> _REQUEST_
Retype the entries below word for word, leaving none out.

> _INPUT_
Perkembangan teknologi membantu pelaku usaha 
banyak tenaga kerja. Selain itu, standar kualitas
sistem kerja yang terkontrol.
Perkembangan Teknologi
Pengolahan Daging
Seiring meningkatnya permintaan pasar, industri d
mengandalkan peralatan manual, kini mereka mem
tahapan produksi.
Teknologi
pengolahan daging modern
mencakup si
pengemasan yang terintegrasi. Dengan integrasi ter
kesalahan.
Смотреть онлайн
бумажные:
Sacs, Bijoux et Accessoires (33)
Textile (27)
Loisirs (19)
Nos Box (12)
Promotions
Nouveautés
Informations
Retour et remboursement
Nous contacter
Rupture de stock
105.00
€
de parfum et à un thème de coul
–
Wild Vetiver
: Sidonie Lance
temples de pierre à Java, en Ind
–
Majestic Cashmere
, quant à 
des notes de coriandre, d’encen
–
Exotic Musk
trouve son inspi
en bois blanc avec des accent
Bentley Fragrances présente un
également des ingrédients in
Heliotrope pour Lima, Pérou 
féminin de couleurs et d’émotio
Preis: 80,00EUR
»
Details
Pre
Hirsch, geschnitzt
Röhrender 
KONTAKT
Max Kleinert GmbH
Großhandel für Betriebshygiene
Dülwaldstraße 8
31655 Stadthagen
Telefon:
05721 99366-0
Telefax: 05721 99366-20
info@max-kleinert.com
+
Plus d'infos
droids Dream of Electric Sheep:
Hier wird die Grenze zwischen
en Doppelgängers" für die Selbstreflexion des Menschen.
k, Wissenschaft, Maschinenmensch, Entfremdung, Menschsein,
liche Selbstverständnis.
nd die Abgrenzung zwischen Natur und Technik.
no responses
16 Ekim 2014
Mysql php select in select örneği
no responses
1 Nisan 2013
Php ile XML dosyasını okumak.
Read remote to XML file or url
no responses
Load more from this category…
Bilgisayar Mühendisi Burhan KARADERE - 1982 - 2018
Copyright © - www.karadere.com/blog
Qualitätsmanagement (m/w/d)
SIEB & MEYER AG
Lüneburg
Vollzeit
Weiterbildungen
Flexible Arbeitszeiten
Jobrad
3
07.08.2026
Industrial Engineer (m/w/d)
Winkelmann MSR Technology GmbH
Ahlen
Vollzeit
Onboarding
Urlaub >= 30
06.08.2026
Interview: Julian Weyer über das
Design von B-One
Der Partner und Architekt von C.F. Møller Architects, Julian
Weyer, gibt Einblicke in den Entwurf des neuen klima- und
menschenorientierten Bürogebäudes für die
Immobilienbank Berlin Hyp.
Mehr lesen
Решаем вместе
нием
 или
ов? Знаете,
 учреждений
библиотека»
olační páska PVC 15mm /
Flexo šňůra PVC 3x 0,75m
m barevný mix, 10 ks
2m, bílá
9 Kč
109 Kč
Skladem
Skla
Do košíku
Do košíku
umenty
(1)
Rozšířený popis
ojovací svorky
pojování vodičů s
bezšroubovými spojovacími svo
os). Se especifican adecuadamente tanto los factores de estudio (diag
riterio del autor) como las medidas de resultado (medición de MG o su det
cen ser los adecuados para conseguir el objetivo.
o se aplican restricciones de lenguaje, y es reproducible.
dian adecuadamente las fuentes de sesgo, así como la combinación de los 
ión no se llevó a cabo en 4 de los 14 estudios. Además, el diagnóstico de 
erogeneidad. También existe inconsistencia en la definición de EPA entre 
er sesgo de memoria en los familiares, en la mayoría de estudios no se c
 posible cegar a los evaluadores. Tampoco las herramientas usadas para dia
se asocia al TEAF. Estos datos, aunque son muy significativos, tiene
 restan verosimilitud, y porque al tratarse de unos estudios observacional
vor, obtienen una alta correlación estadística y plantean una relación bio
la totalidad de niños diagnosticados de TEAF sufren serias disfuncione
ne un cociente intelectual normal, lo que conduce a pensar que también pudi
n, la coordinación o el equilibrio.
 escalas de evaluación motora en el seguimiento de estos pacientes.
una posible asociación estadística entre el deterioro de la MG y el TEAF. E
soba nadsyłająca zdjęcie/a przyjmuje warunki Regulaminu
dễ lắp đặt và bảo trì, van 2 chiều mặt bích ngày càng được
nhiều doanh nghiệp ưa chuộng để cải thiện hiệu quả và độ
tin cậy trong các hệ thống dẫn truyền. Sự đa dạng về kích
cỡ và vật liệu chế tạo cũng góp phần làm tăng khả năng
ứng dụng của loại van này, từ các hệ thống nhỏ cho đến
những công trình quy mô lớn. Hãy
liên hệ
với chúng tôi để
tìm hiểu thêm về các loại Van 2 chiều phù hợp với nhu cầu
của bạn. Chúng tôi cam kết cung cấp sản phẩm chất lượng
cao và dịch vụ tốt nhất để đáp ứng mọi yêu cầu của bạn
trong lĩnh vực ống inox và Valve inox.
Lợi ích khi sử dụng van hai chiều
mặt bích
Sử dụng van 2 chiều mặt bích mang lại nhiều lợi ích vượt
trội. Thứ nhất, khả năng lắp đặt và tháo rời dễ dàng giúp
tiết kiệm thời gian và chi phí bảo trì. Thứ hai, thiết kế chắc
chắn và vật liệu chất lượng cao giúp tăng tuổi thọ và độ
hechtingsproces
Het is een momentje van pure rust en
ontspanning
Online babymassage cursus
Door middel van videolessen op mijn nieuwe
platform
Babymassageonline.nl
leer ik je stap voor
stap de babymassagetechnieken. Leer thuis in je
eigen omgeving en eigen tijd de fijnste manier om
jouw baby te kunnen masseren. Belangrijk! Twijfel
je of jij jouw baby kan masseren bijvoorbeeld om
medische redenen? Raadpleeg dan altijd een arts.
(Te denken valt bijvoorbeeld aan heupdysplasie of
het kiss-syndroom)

> _ANSWER BOX_
Perkembangan teknologi membantu pelaku usaha 
banyak tenaga kerja. Selain itu, standar kualitas
sistem kerja yang terkontrol.
Perkembangan Teknologi
Pengolahan Daging
Seiring meningkatnya permintaan pasar, industri d
mengandalkan peralatan manual, kini mereka mem
tahapan produksi.
Teknologi
pengolahan daging modern
mencakup si
pengemasan yang terintegrasi. Dengan integrasi ter
kesalahan.
Смотреть онлайн
бумажные:
Sacs, Bijoux et Accessoires (33)
Textile (27)
Loisirs (19)
Nos Box (12)
Promotions
Nouveautés
Informations
Retour et remboursement
Nous contacter
Rupture de stock
105.00
€
de parfum et à un thème de coul
–
Wild Vetiver
: Sidonie Lance
temples de pierre à Java, en Ind
–
Majestic Cashmere
, quant à 
des notes de coriandre, d’encen
–
Exotic Musk
trouve son inspi
en bois blanc avec des accent
Bentley Fragrances présente un
également des ingrédients in
Heliotrope pour Lima, Pérou 
féminin de couleurs et d’émotio
Preis: 80,00EUR
»
Details
Pre
Hirsch, geschnitzt
Röhrender 
KONTAKT
Max Kleinert GmbH
Großhandel für Betriebshygiene
Dülwaldstraße 8
31655 Stadthagen
Telefon:
05721 99366-0
Telefax: 05721 99366-20
info@max-kleinert.com
+
Plus d'infos
droids Dream of Electric Sheep:
Hier wird die Grenze zwischen
en Doppelgängers" für die Selbstreflexion des Menschen.
k, Wissenschaft, Maschinenmensch, Entfremdung, Menschsein,
liche Selbstverständnis.
nd die Abgrenzung zwischen Natur und Technik.
no responses
16 Ekim 2014
Mysql php select in select örneği
no responses
1 Nisan 2013
Php ile XML dosyasını okumak.
Read remote to XML file or url
no responses
Load more from this category…
Bilgisayar Mühendisi Burhan KARADERE - 1982 - 2018
Copyright © - www.karadere.com/blog
Qualitätsmanagement (m/w/d)
SIEB & MEYER AG
Lüneburg
Vollzeit
Weiterbildungen
Flexible Arbeitszeiten
Jobrad
3
07.08.2026
Industrial Engineer (m/w/d)
Winkelmann MSR Technology GmbH
Ahlen
Vollzeit
Onboarding
Urlaub >= 30
06.08.2026
Interview: Julian Weyer über das
Design von B-One
Der Partner und Architekt von C.F. Møller Architects, Julian
Weyer, gibt Einblicke in den Entwurf des neuen klima- und
menschenorientierten Bürogebäudes für die
Immobilienbank Berlin Hyp.
Mehr lesen
Решаем вместе
нием
 или
ов? Знаете,
 учреждений
библиотека»
olační páska PVC 15mm /
Flexo šňůra PVC 3x 0,75m
m barevný mix, 10 ks
2m, bílá
9 Kč
109 Kč
Skladem
Skla
Do košíku
Do košíku
umenty
(1)
Rozšířený popis
ojovací svorky
pojování vodičů s
bezšroubovými spojovacími svo
os). Se especifican adecuadamente tanto los factores de estudio (diag
riterio del autor) como las medidas de resultado (medición de MG o su det
cen ser los adecuados para conseguir el objetivo.
o se aplican restricciones de lenguaje, y es reproducible.
dian adecuadamente las fuentes de sesgo, así como la combinación de los 
ión no se llevó a cabo en 4 de los 14 estudios. Además, el diagnóstico de 
erogeneidad. También existe inconsistencia en la definición de EPA entre 
er sesgo de memoria en los familiares, en la mayoría de estudios no se c
 posible cegar a los evaluadores. Tampoco las herramientas usadas para dia
se asocia al TEAF. Estos datos, aunque son muy significativos, tiene
 restan verosimilitud, y porque al tratarse de unos estudios observacional
vor, obtienen una alta correlación estadística y plantean una relación bio
la totalidad de niños diagnosticados de TEAF sufren serias disfuncione
ne un cociente intelectual normal, lo que conduce a pensar que también pudi
n, la coordinación o el equilibrio.
 escalas de evaluación motora en el seguimiento de estos pacientes.
una posible asociación estadística entre el deterioro de la MG y el TEAF. E
soba nadsyłająca zdjęcie/a przyjmuje warunki Regulaminu
dễ lắp đặt và bảo trì, van 2 chiều mặt bích ngày càng được
nhiều doanh nghiệp ưa chuộng để cải thiện hiệu quả và độ
tin cậy trong các hệ thống dẫn truyền. Sự đa dạng về kích
cỡ và vật liệu chế tạo cũng góp phần làm tăng khả năng
ứng dụng của loại van này, từ các hệ thống nhỏ cho đến
những công trình quy mô lớn. Hãy
liên hệ
với chúng tôi để
tìm hiểu thêm về các loại Van 2 chiều phù hợp với nhu cầu
của bạn. Chúng tôi cam kết cung cấp sản phẩm chất lượng
cao và dịch vụ tốt nhất để đáp ứng mọi yêu cầu của bạn
trong lĩnh vực ống inox và Valve inox.
Lợi ích khi sử dụng van hai chiều
mặt bích
Sử dụng van 2 chiều mặt bích mang lại nhiều lợi ích vượt
trội. Thứ nhất, khả năng lắp đặt và tháo rời dễ dàng giúp
tiết kiệm thời gian và chi phí bảo trì. Thứ hai, thiết kế chắc
chắn và vật liệu chất lượng cao giúp tăng tuổi thọ và độ
hechtingsproces
Het is een momentje van pure rust en
ontspanning
Online babymassage cursus
Door middel van videolessen op mijn nieuwe
platform
Babymassageonline.nl
leer ik je stap voor
stap de babymassagetechnieken. Leer thuis in je
eigen omgeving en eigen tijd de fijnste manier om
jouw baby te kunnen masseren. Belangrijk! Twijfel
je of jij jouw baby kan masseren bijvoorbeeld om
medische redenen? Raadpleeg dan altijd een arts.
(Te denken valt bijvoorbeeld aan heupdysplasie of
het kiss-syndroom)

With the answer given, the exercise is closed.